The EV market is booming, with total sales increasing by 40% and over 1 in 10 new vehicles on the road falling into the EV or hybrid-electric category as of 2022. While EVs undoubtedly offer a more eco-friendly alternative to traditional combustion engines, how much greener are they in their current form?
Because EVs make use of a closed loop system and don’t rely on fossil fuels, they emit none of the carbon dioxide or tailpipe emissions usually produced by vehicles running on fuel and traditional internal combustion engines – despite this, EVs are not completely green and do in fact produce emissions, which can be generally divided into two categories:
- Life Cycle – Life cycle emissions are associated with the production and disposal of EVs – because they’re relatively expensive and complex to produce (and often reliant on materials like lithium), there are some harmful emissions that invariably arise from the manufacturing and recycling of EVs.
- Beyond Tailpipe – While EVs do not produce carbon emissions as such, using electricity can actually be harmful to the environment, especially if electricity is produced using coal or natural gas in your local area. Beyond tailpipe emissions are generally defined as those associated with electricity production reliant on fossil fuels.

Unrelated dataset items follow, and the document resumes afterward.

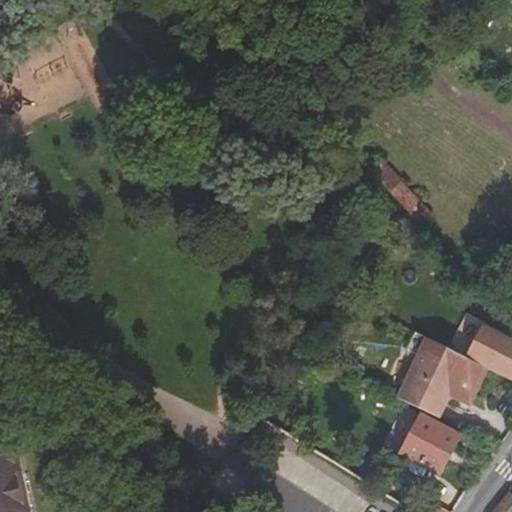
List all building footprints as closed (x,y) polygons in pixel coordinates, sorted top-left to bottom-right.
[(372,172),(422,227),(434,217),(383,162),(372,172)] [(318,314),(303,350),(322,359),(337,328),(318,314)] [(466,359),(485,369),(511,383),(511,337),(485,324),(466,359)] [(469,401),(485,369),(466,359),(437,345),(422,338),(414,353),(392,397),(397,399),(440,419),(453,394),(469,401)] [(459,437),(422,417),(400,456),(438,477),(459,437)] [(0,511),(30,511),(13,435),(0,438),(0,511)] [(511,511),(511,495),(509,493),(493,511),(511,511)]
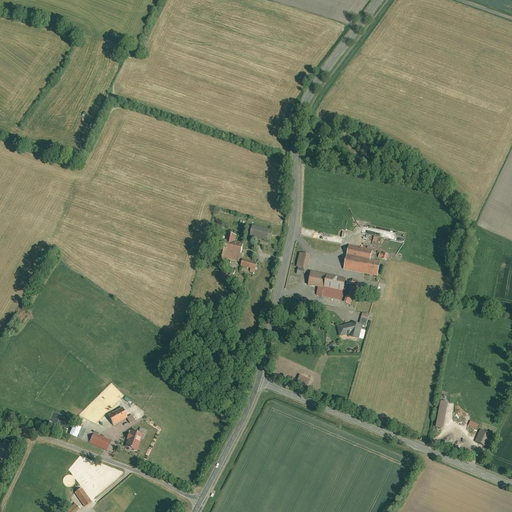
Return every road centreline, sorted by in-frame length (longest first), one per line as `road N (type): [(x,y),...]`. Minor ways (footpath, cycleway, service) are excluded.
road 1 (tertiary): [(380,0),(316,84),(300,122),(293,232),(259,380)]
road 2 (tertiary): [(511,485),(259,380)]
road 3 (unclassified): [(0,421),(200,501)]
road 4 (tertiary): [(259,380),(200,501)]
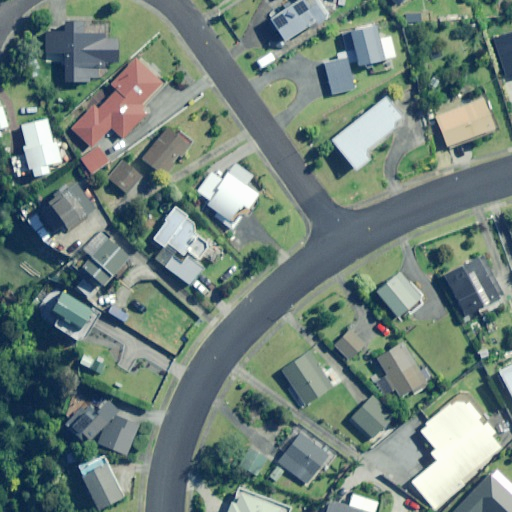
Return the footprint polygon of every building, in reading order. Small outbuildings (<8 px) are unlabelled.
[(286,0),(266,14),(269,18),(266,20),(274,33),(277,31),(283,41),(309,24),(311,27),(328,16),(318,0),(286,0)] [(98,65),(108,66),(108,23),(64,22),(64,33),(45,33),(45,52),(64,52),(63,77),(97,77),(98,65)] [(340,52),(341,58),(347,56),(349,63),(356,62),(357,65),(394,57),(389,36),(378,38),(375,26),(342,34),(346,50),(340,52)] [(511,32),(494,37),(505,76),(511,74),(511,32)] [(94,105),(71,129),(74,131),(68,137),(83,152),(89,146),(91,148),(110,127),(122,138),(146,112),(140,106),(162,83),(136,58),(111,84),(116,88),(97,108),(94,105)] [(332,95),(354,89),(346,58),(324,64),(332,95)] [(364,152),(403,120),(385,97),(332,140),(356,170),(370,159),(364,152)] [(447,146),(494,129),(482,99),(436,116),(447,146)] [(27,145),(24,146),(25,153),(12,156),(17,177),(31,174),(32,177),(48,173),(46,165),(61,161),(56,141),(52,142),(46,120),(22,126),(27,145)] [(166,177),(191,144),(166,125),(142,158),(166,177)] [(90,174),(108,162),(97,146),(79,158),(90,174)] [(125,197),(142,177),(132,169),(115,189),(125,197)] [(247,209),(258,194),(228,172),(222,180),(211,172),(194,195),(220,214),(218,217),(227,224),(241,205),(247,209)] [(80,218),(94,210),(72,175),(55,186),(61,195),(38,209),(52,231),(78,215),(80,218)] [(191,230),(196,223),(174,207),(152,238),(164,247),(166,243),(183,255),(187,250),(203,261),(213,246),(191,230)] [(246,243),(260,225),(250,218),(236,236),(246,243)] [(102,287),(128,257),(99,232),(89,244),(94,248),(78,266),(102,287)] [(188,257),(183,263),(168,252),(160,262),(190,286),(203,269),(188,257)] [(466,316),(499,299),(478,258),(445,275),(466,316)] [(416,311),(425,302),(399,273),(376,293),(397,317),(411,305),(416,311)] [(79,329),(91,312),(63,294),(51,311),(79,329)] [(349,360),(366,344),(351,328),(334,344),(349,360)] [(415,393),(428,385),(403,343),(377,358),(400,397),(413,389),(415,393)] [(306,405),(334,386),(310,351),(283,370),(306,405)] [(100,375),(105,366),(95,360),(90,368),(100,375)] [(511,365),(498,373),(511,398),(511,365)] [(498,444),(502,441),(486,422),(490,418),(466,390),(419,430),(435,449),(430,453),(436,460),(411,482),(435,510),(465,485),(461,480),(500,447),(498,444)] [(67,424),(87,443),(117,411),(97,392),(67,424)] [(374,438),(394,417),(372,396),(352,417),(374,438)] [(126,457),(139,426),(117,416),(95,443),(126,457)] [(308,482),(329,455),(300,433),(279,461),(308,482)] [(261,469),(267,458),(249,449),(243,460),(261,469)] [(97,510),(124,496),(103,455),(85,464),(90,472),(81,477),(97,510)] [(233,471),(236,462),(218,456),(215,465),(233,471)] [(511,511),(511,486),(493,468),(449,511),(481,511),(482,511),(511,511)] [(289,511),(292,507),(241,489),(232,511),(289,511)] [(366,511),(326,500),(322,511),(366,511)]
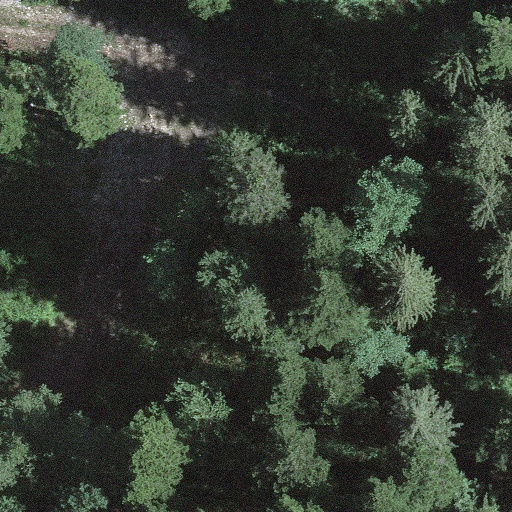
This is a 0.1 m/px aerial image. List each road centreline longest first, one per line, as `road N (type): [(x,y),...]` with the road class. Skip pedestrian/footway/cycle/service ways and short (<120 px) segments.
road 1 (track): [(185,48),(295,89),(418,184),(511,346)]
road 2 (track): [(185,48),(133,236),(81,343),(0,436)]
road 3 (track): [(185,48),(0,16)]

With the EV market still in its infancy, the industry is yet to find solutions for a range of environmental issues posed by the charging and manufacturing of batteries, which can prove even more problematic than the production of petrol and diesel-powered vehicles:
- Charging: Although the majority of charging stations make use of clean renewable energy sources, many are still reliant on fossil fuels such as coal and natural gas. One of the easiest ways to reduce negative environmental impact as an individual EV owner is by regularly checking and maintaining your car battery with an interim car service to ensure that it’s energy efficient.
- Production: The sourcing and mining of the raw materials required to produce EV batteries (such as lithium) can be carbon-intensive and harmful to the environment – it’s even said that the production of a large EV battery can actually emit 74% more carbon dioxide than the production of a conventional car.
At present, it’s more complex and expensive to recycle EVs than their petrol and diesel-powered counterparts (this is mainly due to materials used), which presents another set of environmental issues for manufacturers and consumers. As the market opens up and the quality and accessibility of batteries improves, it’s likely that the process of disposing of your EV will become easier and more eco-friendly.
While EVs in their current form are far from perfect, they can certainly provide an eco-friendly alternative to conventional cars when used wisely and mindfully. With the UK government racing ever closer to its 2050 zero-emission target and the production of petrol and diesel-powered cars expected to be phased out as soon as 2030, there’s never been a better time to go green and get in on the Electric Vehicle (EV) trend.